Поскольку попутные поиски урана там, где его не было (да и не могло быть), практически ничего не давали, а план геологической съемки "горел", меня помимо моих геофизических обязанностей начальство подключило и к геологической съемке, благо подготовка Горного института это вполне позволяла. Мне выдали молоток, геологический компас и карту и бросили вместе со всеми геологами в съемочные маршруты. Вот где я всерьез пожалел о уже привычной мне Средней Азии с ее пусть опасными, но уж во всяком случае хорошо видными отовсюду горами и скалами, среди которых заблудиться практически невозможно. А здесь… Ты делаешь буквально несколько шагов от лагеря, и ветки елей и лиственниц смыкаются над тобой, а пологий исчезающий склон не дает никакой возможности хотя бы примерно ориентироваться по рельефу. Солнце обычно затянуто облаками, и определить, где север, без компаса и карты невозможно. А уж карты! Они хоть и были секретными, составленными под эгидой славной системы НКВД в незапамятные годы лагерей, но уж точностью, даже стотысячные, не отличались. Изображенные на них ручьи на месте, как правило, отсутствовали или же текли не туда. Больше всего надежд возлагалось обычно на аэрофотоснимки, на которых можно было разобрать и лесные массивы, и сеть рек и ручьев. Приходилось поэтому часто во время маршрута останавливаться и определять свое место, хотя и удавалось это далеко не всегда. Помню, и в пятьдесят седьмом, и в пятьдесят восьмом году то и дело пропадали в тайге люди. Так, в пятьдесят восьмом году заблудился где-то в бассейне реки Горбиачин и погиб в тайге гидрогеолог Сиденко. У меня же с того времени надолго остался синдром "определения своего места" в лесу, даже в пригородном.
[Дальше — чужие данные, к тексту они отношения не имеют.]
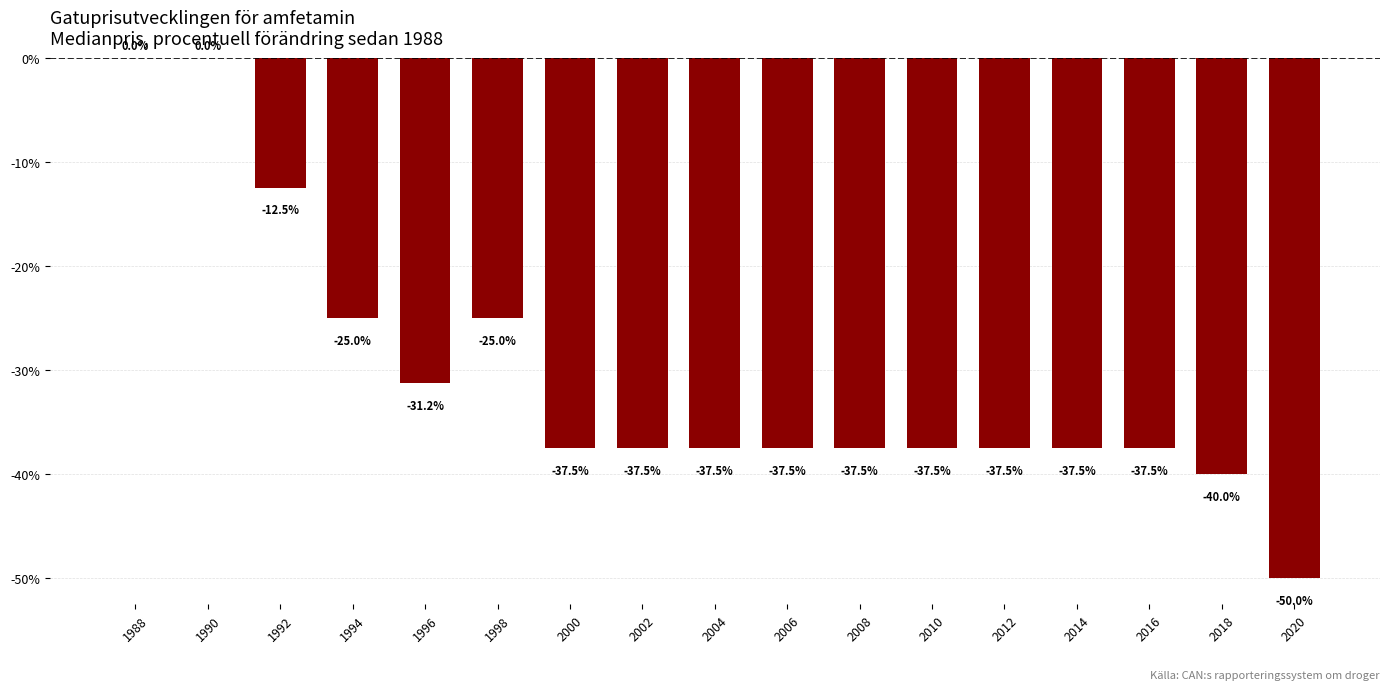

Between 1998 and 2016, which is larger?

1998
Начало работы на Крайнем Севере ознаменовалось для меня первым общением с авиацией…
Перед путешествием в Игарку мне ни разу не довелось ни на чем летать, поэтому первый мой в жизни воздушный полет состоялся в июне 1957 года, когда нас перевозили на биплане АН-2, который летчики ласково называли "Аннушкой", на базу партии на реке Горбиачин. Помню, когда в игарском аэропорту "Полярный", расположенном на острове посреди Енисея, самолет оторвался от земли и накренился на правое крыло, делая разворот, и мне больно придавили ногу поехавшие по металлическому полу вьючные ящики и какие-то седла, а в маленьком круглом иллюминаторе стремительно понеслись подо мной бревенчатые дома, штабели леса, вспыхнувшая ослепительным солнцем серая енисейская протока с дымящими посреди нее пароходами, и, наконец, зеленые полосы тайги вперемежку с зеркальными осколками болот, я испытал острое чувство настоящего счастья и обретения своего главного места в жизни. Мне казалось - сбылась моя главная мальчишеская мечта о превращении в "настоящего мужчину", обживающего тайгу и обряженного в штормовку и резиновые сапоги с длинными голенищами. До этого, однако, было еще далековато.